You can imagine how he felt.

"It's that whole sinking feeling in your stomach, then your heart up in your chest," Tinker said. "... As that thing's rolling off the top, and it only took a second, all of those thoughts go through your mind. 'Why couldn't it have been the person before me? Or the person after me?' But things happen."

You don't have to tell the Tinker family that things happen. A year ago next week, a massive tornado engulfed Tuscaloosa and took the lives of 53 people, including Carson Tinker's girlfriend, Ashley Harrison.

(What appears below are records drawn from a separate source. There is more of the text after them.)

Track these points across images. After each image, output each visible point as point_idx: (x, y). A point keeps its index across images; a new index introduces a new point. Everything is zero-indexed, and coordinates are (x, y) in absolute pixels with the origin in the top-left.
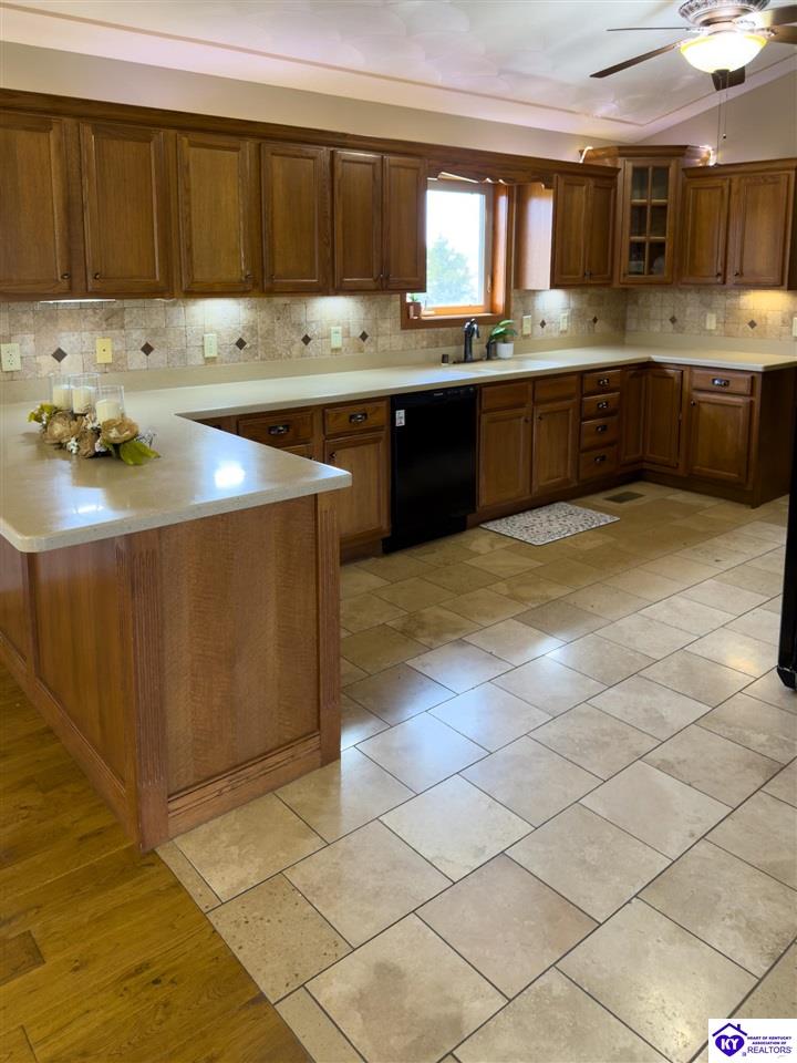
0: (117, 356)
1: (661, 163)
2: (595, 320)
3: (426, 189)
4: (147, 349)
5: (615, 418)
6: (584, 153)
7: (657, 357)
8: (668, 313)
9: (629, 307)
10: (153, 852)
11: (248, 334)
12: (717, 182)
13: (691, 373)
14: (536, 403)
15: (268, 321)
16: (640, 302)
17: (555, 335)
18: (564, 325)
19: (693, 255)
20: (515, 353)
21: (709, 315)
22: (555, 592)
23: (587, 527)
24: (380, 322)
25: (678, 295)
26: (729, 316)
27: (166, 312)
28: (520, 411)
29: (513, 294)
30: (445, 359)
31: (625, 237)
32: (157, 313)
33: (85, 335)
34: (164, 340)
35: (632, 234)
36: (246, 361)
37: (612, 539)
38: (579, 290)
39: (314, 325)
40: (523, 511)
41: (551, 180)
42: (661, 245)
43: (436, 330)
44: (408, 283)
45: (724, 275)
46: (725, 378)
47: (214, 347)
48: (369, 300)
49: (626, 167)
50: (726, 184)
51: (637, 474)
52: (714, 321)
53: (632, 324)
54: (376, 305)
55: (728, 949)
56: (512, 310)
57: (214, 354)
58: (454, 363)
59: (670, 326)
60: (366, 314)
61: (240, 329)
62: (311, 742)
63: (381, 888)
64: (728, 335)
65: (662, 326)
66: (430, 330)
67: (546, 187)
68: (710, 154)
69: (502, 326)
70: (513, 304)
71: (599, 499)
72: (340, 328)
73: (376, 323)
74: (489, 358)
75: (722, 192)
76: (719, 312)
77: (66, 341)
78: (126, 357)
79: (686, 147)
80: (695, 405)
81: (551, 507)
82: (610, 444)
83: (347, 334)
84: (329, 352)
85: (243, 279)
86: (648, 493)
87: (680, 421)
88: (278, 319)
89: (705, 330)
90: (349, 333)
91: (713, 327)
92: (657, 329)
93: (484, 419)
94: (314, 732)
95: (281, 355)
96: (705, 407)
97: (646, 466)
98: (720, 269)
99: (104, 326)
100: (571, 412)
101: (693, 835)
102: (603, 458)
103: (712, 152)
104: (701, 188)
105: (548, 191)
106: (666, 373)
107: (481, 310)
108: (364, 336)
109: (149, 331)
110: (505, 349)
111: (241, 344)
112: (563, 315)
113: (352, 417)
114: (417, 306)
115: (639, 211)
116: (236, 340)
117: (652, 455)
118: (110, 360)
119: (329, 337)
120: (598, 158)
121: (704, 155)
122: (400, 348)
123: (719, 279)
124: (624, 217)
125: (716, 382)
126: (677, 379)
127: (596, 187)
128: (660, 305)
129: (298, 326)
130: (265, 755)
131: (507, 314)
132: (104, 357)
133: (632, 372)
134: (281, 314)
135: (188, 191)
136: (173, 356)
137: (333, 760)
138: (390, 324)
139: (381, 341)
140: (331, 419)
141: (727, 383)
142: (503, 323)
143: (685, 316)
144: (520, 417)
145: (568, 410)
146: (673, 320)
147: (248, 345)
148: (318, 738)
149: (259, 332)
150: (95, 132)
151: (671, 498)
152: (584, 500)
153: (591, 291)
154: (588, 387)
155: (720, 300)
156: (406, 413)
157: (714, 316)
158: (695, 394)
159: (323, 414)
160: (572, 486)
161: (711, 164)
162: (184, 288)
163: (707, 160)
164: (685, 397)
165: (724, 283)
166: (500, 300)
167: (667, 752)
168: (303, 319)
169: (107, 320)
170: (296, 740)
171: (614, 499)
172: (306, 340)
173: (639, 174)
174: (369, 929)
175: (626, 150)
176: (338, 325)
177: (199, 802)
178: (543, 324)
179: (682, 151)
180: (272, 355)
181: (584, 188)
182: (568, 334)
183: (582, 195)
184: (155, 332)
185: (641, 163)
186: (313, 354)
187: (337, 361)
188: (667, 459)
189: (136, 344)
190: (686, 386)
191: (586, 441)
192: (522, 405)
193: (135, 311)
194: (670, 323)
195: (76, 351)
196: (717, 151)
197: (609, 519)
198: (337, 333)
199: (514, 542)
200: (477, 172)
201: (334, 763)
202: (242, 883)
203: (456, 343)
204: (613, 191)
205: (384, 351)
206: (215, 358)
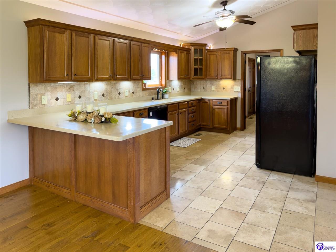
0: (72, 99)
1: (201, 48)
2: (185, 88)
3: (151, 53)
4: (80, 97)
5: (195, 114)
6: (182, 45)
7: (203, 97)
8: (202, 86)
9: (192, 85)
10: (138, 223)
11: (105, 92)
12: (215, 53)
13: (212, 101)
14: (179, 109)
15: (110, 89)
16: (195, 84)
17: (176, 92)
18: (178, 90)
19: (209, 71)
20: (169, 97)
21: (213, 87)
22: (197, 157)
23: (195, 142)
24: (137, 88)
25: (204, 82)
26: (218, 87)
27: (85, 86)
28: (176, 112)
29: (167, 81)
30: (153, 99)
31: (193, 67)
32: (83, 86)
33: (64, 93)
34: (84, 94)
35: (194, 66)
36: (104, 100)
37: (202, 144)
38: (181, 80)
39: (121, 89)
40: (176, 140)
41: (177, 51)
42: (202, 69)
43: (150, 91)
44: (147, 77)
45: (217, 76)
46: (221, 102)
47: (97, 96)
48: (134, 82)
49: (193, 48)
50: (217, 54)
51: (199, 129)
52: (214, 88)
53: (193, 89)
54: (136, 84)
55: (272, 212)
56: (167, 85)
57: (97, 98)
58: (155, 100)
59: (203, 90)
60: (134, 86)
61: (103, 91)
62: (165, 193)
63: (199, 218)
64: (218, 91)
65: (201, 90)
66: (149, 91)
67: (176, 53)
68: (211, 46)
69: (165, 90)
70: (167, 84)
71: (193, 135)
72: (127, 90)
73: (136, 89)
74: (163, 98)
75: (216, 55)
76: (215, 86)
77: (59, 95)
78: (74, 99)
79: (207, 44)
80: (214, 109)
81: (182, 138)
82: (194, 121)
83: (129, 92)
84: (125, 97)
85: (110, 76)
86: (204, 133)
87: (210, 114)
88: (113, 88)
89: (212, 90)
90: (130, 92)
91: (214, 90)
92: (199, 90)
93: (169, 114)
94: (165, 190)
95: (113, 98)
96: (216, 110)
97: (201, 126)
98: (217, 75)
99: (69, 90)
100: (186, 112)
101: (255, 197)
102: (193, 125)
103: (212, 46)
104: (211, 54)
105: (176, 54)
106: (206, 101)
107: (159, 85)
108: (133, 93)
109: (80, 92)
110: (166, 96)
111: (103, 95)
112: (178, 87)
113: (140, 114)
114: (145, 84)
115: (196, 60)
116: (102, 94)
117: (204, 123)
118: (70, 101)
119: (125, 93)
120: (185, 46)
121: (210, 46)
122: (141, 96)
123: (217, 77)
124: (192, 61)
125: (219, 103)
126: (209, 103)
127: (186, 53)
128: (200, 84)
129: (117, 90)
130: (157, 197)
131: (166, 87)
132: (69, 100)
133: (198, 101)
134: (113, 86)
135: (97, 51)
136: (86, 99)
137: (168, 198)
138: (139, 89)
139: (137, 94)
140: (135, 115)
141: (221, 103)
142: (165, 89)
143: (207, 87)
144: (176, 114)
145: (186, 111)
146: (204, 88)
147: (105, 96)
148: (166, 192)
149: (108, 92)
150: (76, 34)
151: (209, 134)
152: (190, 136)
153: (184, 80)
154: (190, 105)
155: (215, 83)
156: (152, 112)
157: (214, 87)
158: (214, 106)
159: (133, 113)
160: (187, 132)
161: (211, 48)
162: (95, 79)
163: (210, 47)
164: (211, 107)
165: (218, 78)
166: (163, 83)
167: (241, 183)
168: (119, 88)
169: (70, 88)
170: (162, 192)
171: (197, 135)
172: (119, 94)
173: (196, 51)
174: (201, 226)
175: (192, 44)
176: (127, 89)
177: (146, 209)
178: (174, 89)
179: (205, 45)
180: (111, 98)
181: (184, 53)
182: (179, 92)
183: (184, 55)
184: (82, 92)
185: (196, 47)
186: (121, 98)
187: (127, 100)
188: (207, 124)
189: (77, 95)
190: (211, 105)
191: (190, 120)
192: (176, 110)
193: (77, 86)
194: (203, 89)
195: (62, 98)
196: (213, 45)
197: (198, 140)
198: (127, 92)
199: (179, 147)
200: (161, 49)
201: (169, 199)
202: (166, 224)
203: (155, 95)
204: (190, 55)
205: (138, 97)
206: (97, 99)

Carson and Ashley had been huddled in a closet in his house when the storm picked them up and flung them into a nearby field. The physical injuries that Carson suffered -- a concussion, a deep gash on his right ankle, a detached ligament in his right wrist -- paled before the loss of the woman he expected to marry.

Carson Tinker bounced back, his faith in God stronger than ever. And in the course of a year when his son suffered a low so deep and reveled in the high of winning the BCS Championship, Carleton Tinker found it easy to gain the proper perspective.

"One of the things that we said," Carleton Tinker said, referring to life after the tornado, "is that we were really going to take everything in and enjoy all of it, the good and the bad. That's what you do. Take it and go with it, because in the grand scheme of things, even Coach Saban said that, it's a glass trophy and you can replace it."

Saban spoke with Carson Tinker on Monday.

"[Saban] said, 'Look, he didn't mean to do it. Nobody was hurt. We'll get another one,' " Carleton Tinker said. "That kind of makes you feel better."

Carleton Tinker is worried that fans will blame his son. Carson Tinker is worried that fans will ostracize his father. Perhaps Alabama fans, who have been known to misapply their passion, will stop and think.

In the meantime, the new trophy already has been ordered.

"I told them, 'If you want to put me on the payroll, I can come down and work weekends. We'll work something out,' " Carleton Tinker said.

The athletic department declined his offer.

"Insurance," Carleton Tinker said, "is a good thing."